PhD student Kayla Preston recently published an article titled “The Black Pill: New Technology and the Male Supremacy of Involuntary Celibate Men” in the journal of Men and Masculinities. This article examines the arguments that heterosexual incel men make regarding their attempts in finding a partner. Kayla and her co-authors collected data by qualitatively analyzing 9,062 comments on a popular incel online forum. They found that incels believed that emerging technologies, such as social media and dating apps, exacerbated their experiences of incelibacy.
Kayla is currently a PhD student in Sociology at the University of Toronto and a Junior Affiliate with the Canadian Network for Research on Terrorism, Security and Society. Her areas of research interest include extremism, (de)radicalization, gender, political sociology and race.
We have included the abstract of the article below. You can also read the full article here.
Preston, Kayla, Michael Halpin, and Finlay Maguire. 2021. “The Black Pill: New Technology and the Male Supremacy of Involuntary Celibate Men.” Men and Masculinities.

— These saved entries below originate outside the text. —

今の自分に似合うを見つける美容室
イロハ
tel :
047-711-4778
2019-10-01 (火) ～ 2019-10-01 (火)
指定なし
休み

“Involuntary celibates, or “incels,” are people who identify themselves by their inability to establish sexual partnerships. In this article, we use analytic abduction to qualitatively analyze 9,062 comments on a popular incel forum for heterosexual men that is characterized by extensive misogyny. Incels argue that emerging technologies reveal and compound the gender practices that produce involuntarily celibate men. First, incels argue that women’s use of dating apps accelerates hypergamy. Second, incels suggest that highly desirable men use dating apps to partner with multiple women. Third, incels assert that subordinate men inflate women’s egos and their “sexual marketplace value” through social media platforms. We argue that incels’ focus on technology reinforces essentialist views on gender, buttresses male domination, dehumanizes women, and minimizes incels’ own misogyny. We discuss findings in relation to theories of masculinity and social scientific research on the impacts of emerging technology.”